Fragmentation écopaysagère
La densification et le maillage du réseau routier mondial croissent à un rythme exponentiel (légèrement ralenti en Europe, mais accéléré en Chine). Ceci se traduit par une fragmentation éco-paysagère croissante.
En France, il ne restait en 2005 presque plus de zones de moins de 100 km² non fragmentées par une ou plusieurs routes principales pour la moitié nord-ouest de la France, qui ne soient pas des zones agricoles (Carte de la nature des milieux peu fragmentés. En ne considérant que les seules voies routières principales de France métropolitaine, l'IFEN a calculé qu'elles divisent par deux et demie la taille moyenne des « zones d’intérêts écologiques »(ZNIEFF, ZICO, Zone Natura 2000, etc. (Graphe sur la fragmentation des milieux par les infrastructures en France). La région Nord-Pas-de-Calais était en 1990 coupée en plus de 14 000 fragments isolés par des routes ou autres infrastructures de transports (canaux inclus).
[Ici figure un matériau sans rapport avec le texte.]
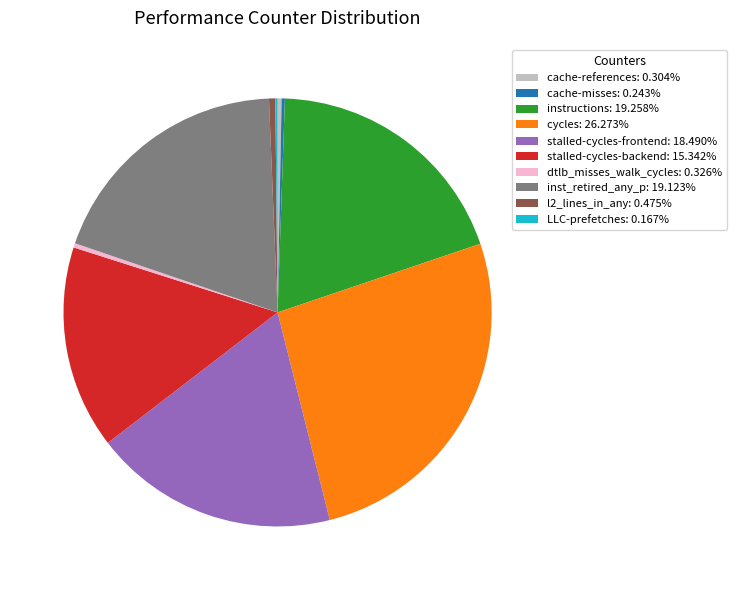

What is the ratio of the value at stalled-cycles-backend to the value at cycles?

0.6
Paradoxalement, certaines espèces profitent des délaissés autoroutiers, des bermes et talus (sans pesticides ni engrais, mais parfois pollués par des hydrocarbures, du plomb, cadmium, platine, etc.). Des écosystèmes particuliers offrent à certaines espèces protégées ou rares un habitat de substitution leur convenant. Des fauches tardives avec exportation des produits de fauches visent localement à préserver ou retrouver des espèces patrimonialement intéressantes. Les fossés et bassins d'orages sont moins accueillants car pollués par les pesticides, métaux et sel de déneigement notamment.
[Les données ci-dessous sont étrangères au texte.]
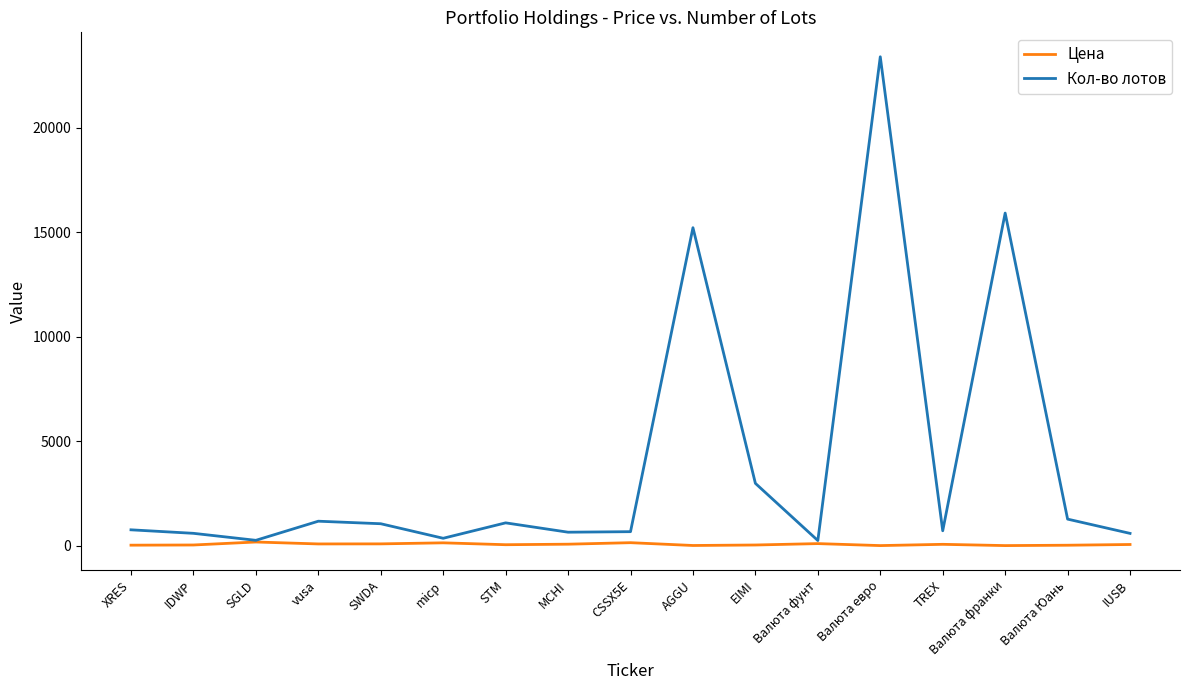

What is the approximate value of Цена at TREX?

61.3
Cependant, certaines espèces dites invasives (par ex : Renouée du Japon), Colza ou moutarde, et des pathogènes (ex : feu bactérien) profitent ou ont pu profiter des linéaires de plantations horticoles de rosacées décoratives ou d'espaces artificialisés pour "envahir" de vastes territoires en suivant les axes routiers et ferroviaires.
La faune sauvage paie un tribut très lourd aux routes qui sont une cause importante de mortalité pour certaines espèces. La végétation des bords de grandes routes subit la pollution automobile et des tailles répétées souvent draconiennes, faisant que les arbres n'y vivent en moyenne qu'un tiers de leur durée de vie normale. Les réseau routier et le trafic croissant sont sources de nuisances sonores et visuelles, d'émissions de gaz à effet de serre, en dépit des efforts consentis par les commanditaires des routes pour veiller à leur meilleure intégration dans le paysage (paysagement, localisation, mesures compensatoires, mesures conservatoires..). La "loi sur le bruit" oblige également à étudier et à atténuer les nuisances sonores. La loi sur l'air impose en France que les études d'impacts incluent les impacts de la route sur la santé.